• Compito da svolgere:
Trascrivi senza alcuna modifica le righe di tutte le registrazioni che seguono, omettendo le immagini.

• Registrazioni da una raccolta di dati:
....
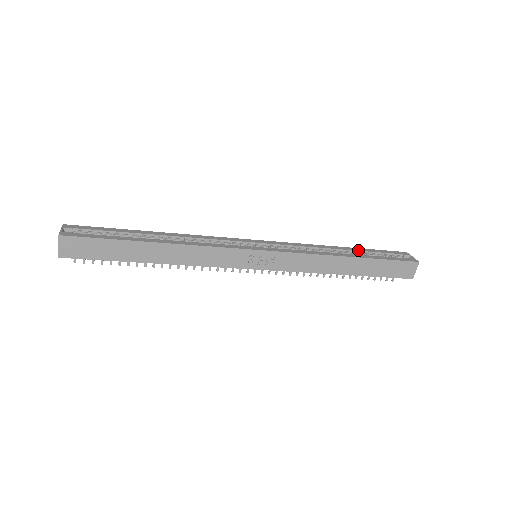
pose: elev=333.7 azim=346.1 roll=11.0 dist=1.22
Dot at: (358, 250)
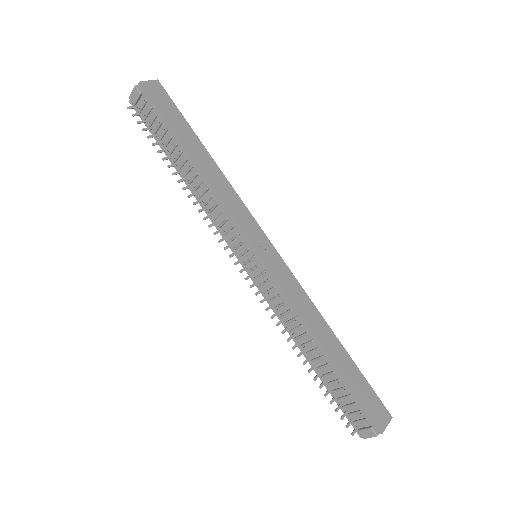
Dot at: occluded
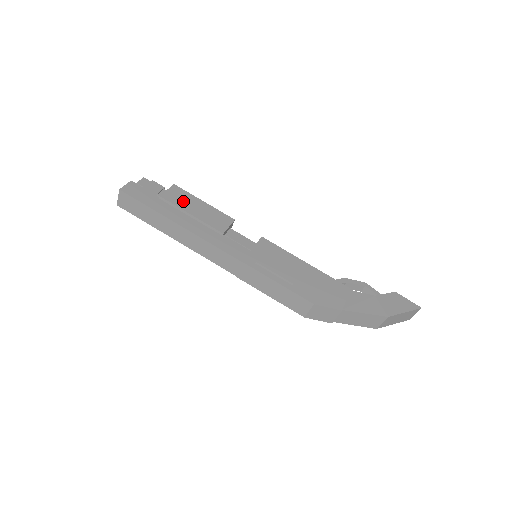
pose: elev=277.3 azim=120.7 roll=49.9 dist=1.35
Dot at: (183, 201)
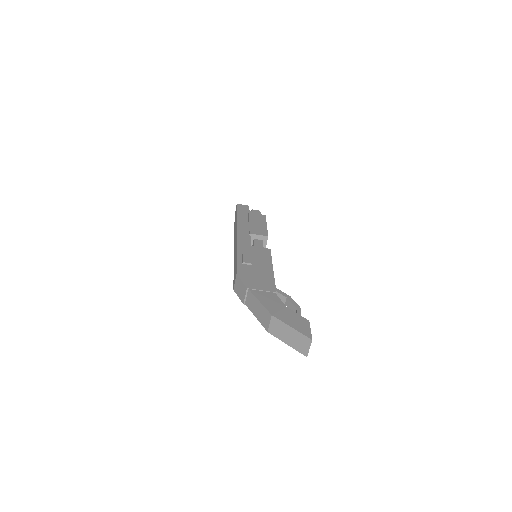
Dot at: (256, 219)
....
• Compito svolto:
pose: elev=333.7 azim=346.1 roll=11.0 dist=1.22
Dot at: (358, 250)
Dot at: occluded
pose: elev=277.3 azim=120.7 roll=49.9 dist=1.35
Dot at: (183, 201)
Dot at: (256, 219)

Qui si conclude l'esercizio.